Suppose we want to solve the following non-convex optimization problem
$$\underset{\{x_n\}} {\mathrm{argmin}} \;\;\frac{\sum_{n=1}^{N}x_n^3}{(\sum_{n=1}^{N}x_n^3)(\sum_{n=1}^{N}x_n^5)-(\sum_{n=1}^{N}x_n^4)^2}$$ $$\text{subject to} \sum_{n=1}^{N}x_n=1, \;\;\;0\leq x_n \leq1$$
It is clear that for $N=1$, the objective function is $\infty$
Also, it is clear that $\{x_n\}$ should have at least two different values. If they are equal, the objective function will be $\infty$
Let the objective function be $W$, I managed to solve the problem for $N=2$ and $N=3$ by checking the following points:
- critical points (which satisfy $\frac{\delta W}{\delta x_n}=0 \;\; \forall n$)

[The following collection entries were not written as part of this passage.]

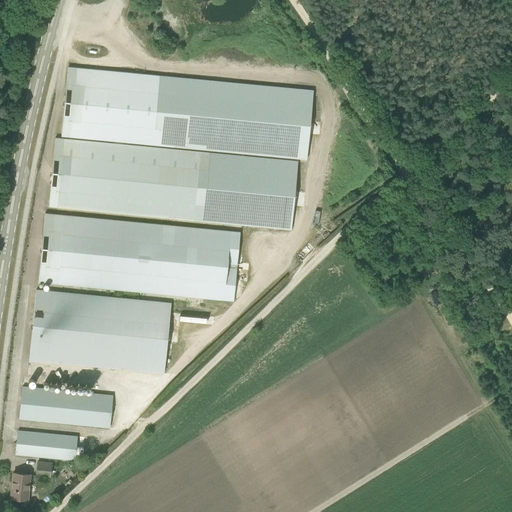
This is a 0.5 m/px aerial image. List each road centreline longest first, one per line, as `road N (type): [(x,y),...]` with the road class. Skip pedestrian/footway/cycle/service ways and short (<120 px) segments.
road 1 (track): [(413,167),(57,511)]
road 2 (primary): [(0,283),(39,69),(61,0)]
road 3 (track): [(293,0),(413,167)]
road 4 (track): [(413,167),(511,310)]
road 5 (track): [(413,167),(511,72)]
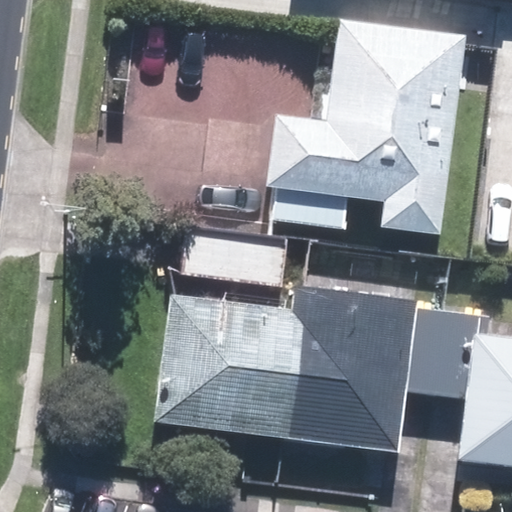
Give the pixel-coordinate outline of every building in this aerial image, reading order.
[(422,246),(448,45),(324,29),(311,132),(258,125),(249,197),(263,199),(259,227),(330,236),(334,208),(369,212),(365,239),(422,246)] [(273,248),(174,238),(172,259),(170,283),(269,293),(273,248)] [(275,451),(293,299),(277,297),(275,320),(153,305),(137,434),(275,451)] [(401,313),(293,299),(275,451),(382,464),(391,395),(398,337),(401,313)] [(475,324),(401,313),(398,337),(391,395),(407,397),(443,401),(451,401),(458,346),(472,348),(475,324)] [(511,353),(472,348),(458,346),(451,401),(442,471),(511,480),(511,353)]
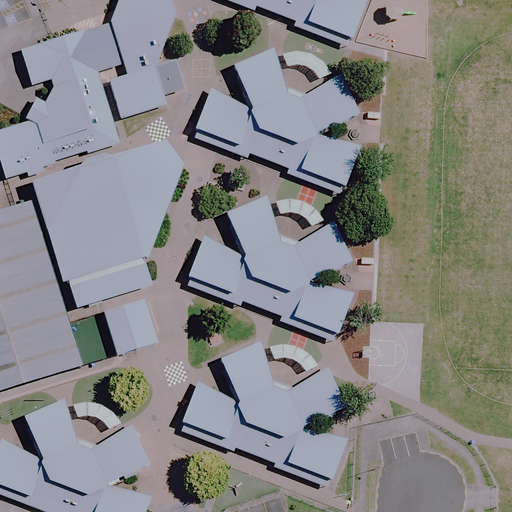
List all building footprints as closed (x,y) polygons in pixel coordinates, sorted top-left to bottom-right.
[(110,84),(123,126),(170,111),(161,64),(182,21),(173,0),(119,0),(110,29),(128,78),(110,84)] [(236,0),(352,44),(370,2),(361,0),(236,0)] [(0,131),(0,182),(120,144),(85,36),(22,56),(32,88),(54,82),(56,90),(38,119),(0,131)] [(213,94),(196,134),(344,192),(361,154),(321,140),(362,121),(342,82),(302,104),(290,98),(276,52),(236,70),(253,110),(213,94)] [(114,160),(33,186),(73,312),(154,286),(147,256),(186,168),(167,142),(114,160)] [(202,239),(186,279),(334,338),(352,296),(311,285),(352,266),(332,228),(292,249),(280,244),(266,202),(230,216),(243,255),(202,239)] [(0,400),(86,374),(33,209),(0,219),(0,400)] [(144,299),(107,310),(123,360),(159,348),(144,299)] [(198,384),(182,424),(329,483),(346,445),(306,430),(347,411),(327,373),(287,394),(275,389),(261,347),(225,361),(238,400),(198,384)] [(4,445),(0,455),(0,489),(57,511),(149,511),(154,501),(113,491),(154,472),(134,433),(94,455),(82,449),(68,407),(32,422),(45,461),(4,445)]
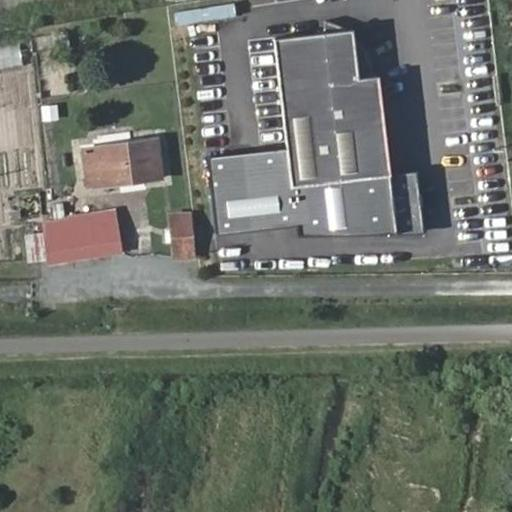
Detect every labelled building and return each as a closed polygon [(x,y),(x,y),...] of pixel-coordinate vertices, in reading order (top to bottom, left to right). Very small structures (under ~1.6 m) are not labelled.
[(396,188),(384,89),(379,89),(359,48),(358,42),(352,43),(330,34),(328,45),(279,51),(288,131),(290,152),(214,160),(225,256),(301,247),(302,256),(381,247),(382,251),(425,246),(418,185),(396,188)] [(0,224),(4,224),(1,191),(34,188),(31,147),(0,150),(0,72),(22,71),(20,49),(0,50),(0,224)] [(8,118),(25,118),(25,99),(8,98),(8,118)] [(104,182),(104,184),(162,178),(157,143),(85,151),(90,183),(104,182)] [(22,201),(25,216),(45,214),(43,198),(22,201)] [(48,222),(53,263),(121,252),(116,214),(48,222)] [(189,215),(172,218),(178,261),(194,258),(189,215)]
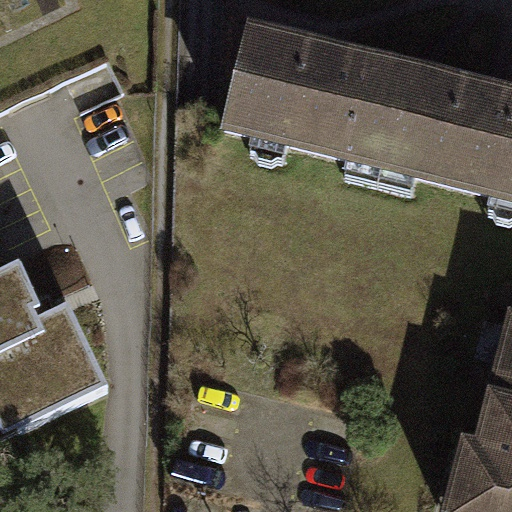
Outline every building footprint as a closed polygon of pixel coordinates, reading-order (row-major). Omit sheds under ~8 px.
[(418,87),(252,46),(225,152),(391,193),(418,87)] [(511,109),(418,87),(391,193),(511,223),(511,109)] [(0,349),(40,330),(34,318),(29,308),(37,304),(15,259),(0,266),(0,349)] [(0,423),(5,433),(102,387),(63,305),(34,318),(40,330),(0,349),(0,423)] [(511,511),(511,322),(464,511),(511,511)]
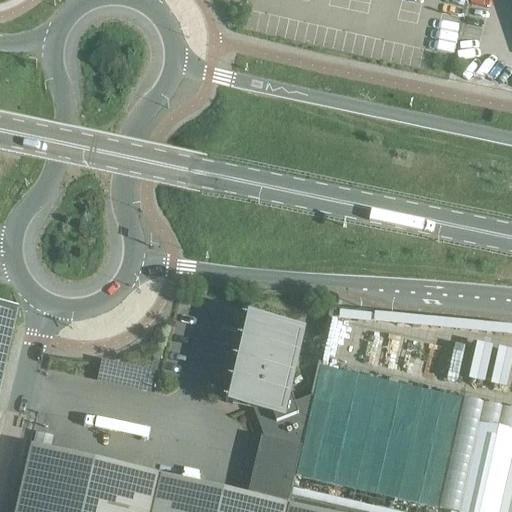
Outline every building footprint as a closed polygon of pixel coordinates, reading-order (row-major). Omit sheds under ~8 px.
[(0,393),(19,311),(0,306),(0,393)] [(257,310),(235,318),(243,339),(227,407),(254,413),(262,435),(267,433),(267,434),(265,440),(261,439),(248,497),(287,506),(301,448),(313,397),(294,405),(290,395),(305,330),(261,320),(257,310)] [(344,372),(320,366),(296,477),(453,511),(455,511),(459,511),(479,426),(511,433),(511,408),(510,408),(479,401),(451,395),(426,390),(399,384),(376,379),(344,372)] [(511,511),(511,433),(479,426),(459,511),(511,511)] [(153,511),(162,477),(30,444),(13,511),(153,511)] [(248,497),(162,477),(153,511),(285,511),(287,506),(248,497)]
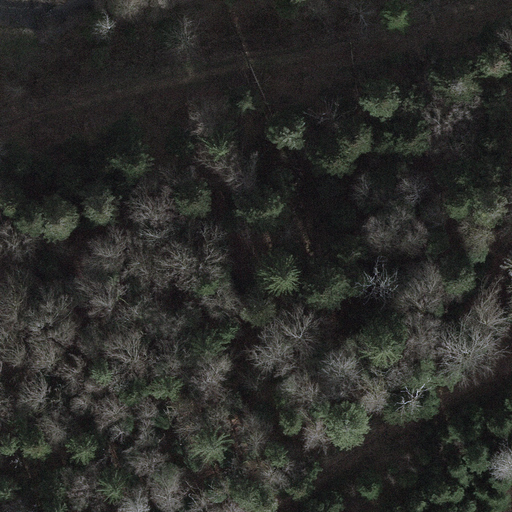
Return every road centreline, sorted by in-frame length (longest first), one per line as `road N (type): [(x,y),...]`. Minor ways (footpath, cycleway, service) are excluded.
road 1 (track): [(0,111),(507,0)]
road 2 (track): [(511,358),(472,374),(252,511)]
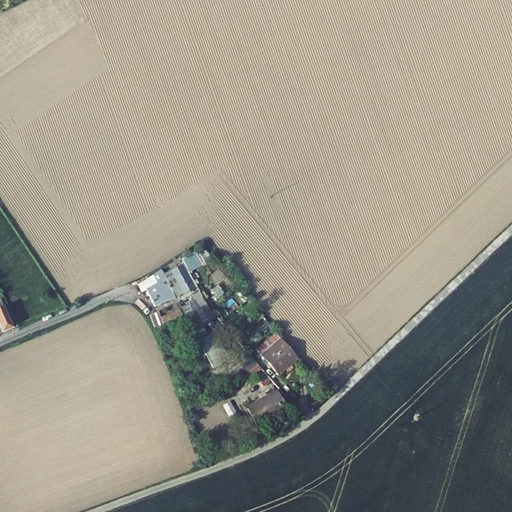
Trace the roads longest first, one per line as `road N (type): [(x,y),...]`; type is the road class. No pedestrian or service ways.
road 1 (unclassified): [(95,511),(236,461),(311,419),(511,229)]
road 2 (unclassified): [(0,341),(125,291)]
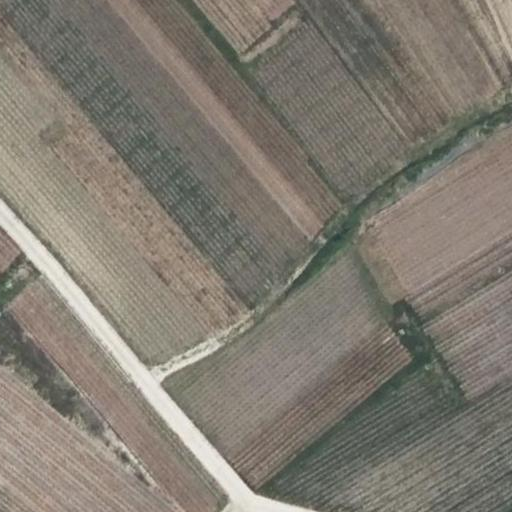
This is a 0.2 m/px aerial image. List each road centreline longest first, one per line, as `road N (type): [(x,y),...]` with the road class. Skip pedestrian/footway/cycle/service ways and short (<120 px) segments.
road 1 (track): [(511,104),(478,117),(410,167),(205,351),(143,369),(256,504),(246,511)]
road 2 (track): [(0,213),(143,369)]
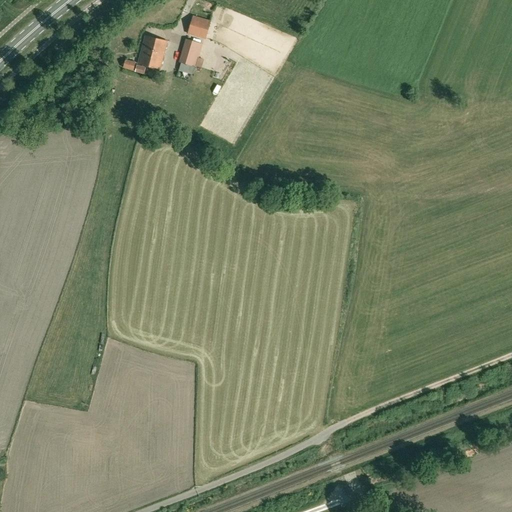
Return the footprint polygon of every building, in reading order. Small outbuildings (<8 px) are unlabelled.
[(252,0),(248,11),(268,20),(273,8),(255,0),(252,0)] [(205,37),(210,20),(193,16),(188,32),(205,37)] [(160,69),(167,41),(145,36),(138,63),(160,69)] [(179,61),(195,66),(202,43),(186,38),(179,61)] [(133,71),(135,62),(125,59),(123,68),(133,71)]
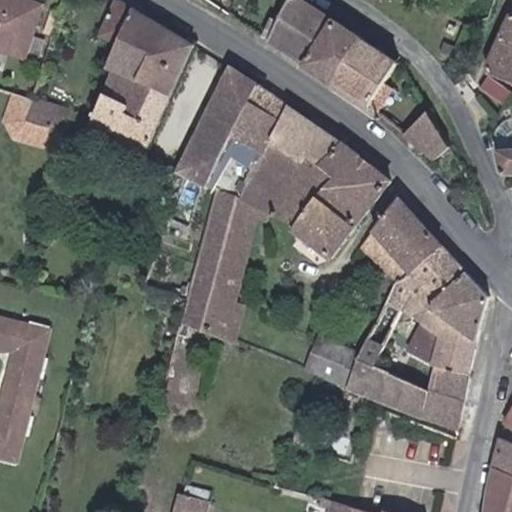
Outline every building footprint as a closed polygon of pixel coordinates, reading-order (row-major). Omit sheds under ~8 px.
[(47,4),(35,0),(0,0),(0,55),(26,64),(47,4)] [(95,0),(71,0),(91,8),(95,0)] [(157,15),(128,0),(115,0),(102,29),(120,37),(109,60),(115,62),(89,120),(146,148),(198,40),(157,15)] [(309,64),(340,19),(305,0),(294,0),(283,20),(276,16),(263,36),(309,64)] [(511,16),(507,27),(492,56),(491,60),(492,64),(494,66),(511,73),(511,16)] [(327,75),(336,82),(368,35),(340,19),(309,64),(327,75)] [(406,64),(368,35),(336,82),(371,108),(384,92),(393,99),(399,92),(389,85),(406,64)] [(185,166),(205,175),(258,78),(232,62),(181,164),(185,166)] [(486,77),(481,89),(505,99),(510,87),(486,77)] [(205,175),(225,186),(227,181),(272,202),(300,220),(339,168),(327,158),(342,138),(258,78),(205,175)] [(393,99),(384,92),(371,108),(380,115),(393,99)] [(35,96),(28,116),(67,130),(74,112),(76,107),(36,93),(35,96)] [(456,147),(435,111),(407,135),(439,160),(456,147)] [(67,130),(28,116),(24,128),(63,142),(67,130)] [(339,168),(300,220),(334,250),(390,179),(394,174),(342,138),(327,158),(339,168)] [(511,143),(503,144),(509,171),(511,171),(511,143)] [(227,181),(225,186),(198,297),(193,319),(227,333),(236,298),(259,206),(270,209),(272,202),(227,181)] [(381,221),(421,257),(449,238),(403,190),(381,221)] [(403,268),(421,257),(381,221),(368,237),(386,253),(403,268)] [(475,267),(449,238),(421,257),(403,268),(393,291),(409,297),(416,281),(441,299),(475,267)] [(403,268),(386,253),(348,336),(368,344),(375,328),(384,310),(393,291),(403,268)] [(441,299),(487,336),(499,293),(475,267),(441,299)] [(416,281),(409,297),(407,301),(428,311),(421,328),(416,340),(421,342),(431,346),(478,366),(487,336),(441,299),(416,281)] [(179,291),(162,285),(157,301),(174,306),(179,291)] [(245,301),(236,298),(227,333),(236,336),(245,301)] [(375,328),(391,335),(393,331),(399,319),(400,317),(384,310),(375,328)] [(52,328),(0,314),(0,350),(10,353),(0,395),(0,458),(17,463),(52,328)] [(421,328),(399,319),(393,331),(416,340),(421,328)] [(318,368),(351,381),(368,344),(348,336),(323,326),(307,364),(318,368)] [(382,357),(391,335),(375,328),(368,344),(351,381),(381,394),(395,362),(382,357)] [(393,331),(391,335),(382,357),(395,362),(440,382),(470,395),(478,366),(431,346),(423,367),(413,363),(421,342),(416,340),(393,331)] [(426,412),(440,382),(395,362),(381,394),(426,412)] [(440,382),(426,412),(461,426),(470,395),(440,382)] [(496,460),(511,466),(511,432),(506,430),(496,460)] [(510,511),(511,507),(511,466),(496,460),(489,494),(487,510),(498,511),(510,511)] [(208,511),(210,507),(180,498),(175,511),(208,511)] [(349,511),(321,503),(317,511),(349,511)]
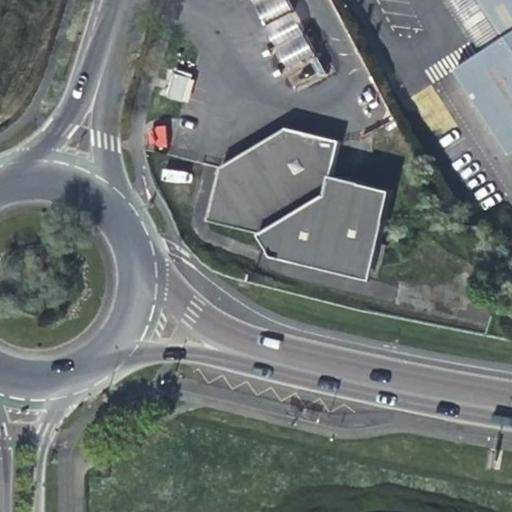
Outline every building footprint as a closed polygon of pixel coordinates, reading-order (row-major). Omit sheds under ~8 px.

- corner points (for example $x_3=0$ and $x_1\neq x_2\neq0)$
I found this optimal solution for these cases: $$x_1=0.71118, \;\;\;x_2=0.28882\;\;\;\;\;\text{for}\;\; N=2$$ $$x_1=0.71118, \;\;\;x_2=0.28882, \;\;\;x_3=0 \;\;\;\;\;\text{for}\;\; N=3$$
By increasing $N$ and solving the problem, I found this interesting solution:
$$\text{For any $N\geq2$;}\;\;\;\;x_1=0.71118, \;\;\;x_2=0.28882, \;\;\;x_n=0\;\;\;\forall n\geq3$$
My question is that: Is there a method to prove the above general solution for any $N\geq2$
In other words, How to prove that increasing $N$ to be more than 2 does not decrease the objective function?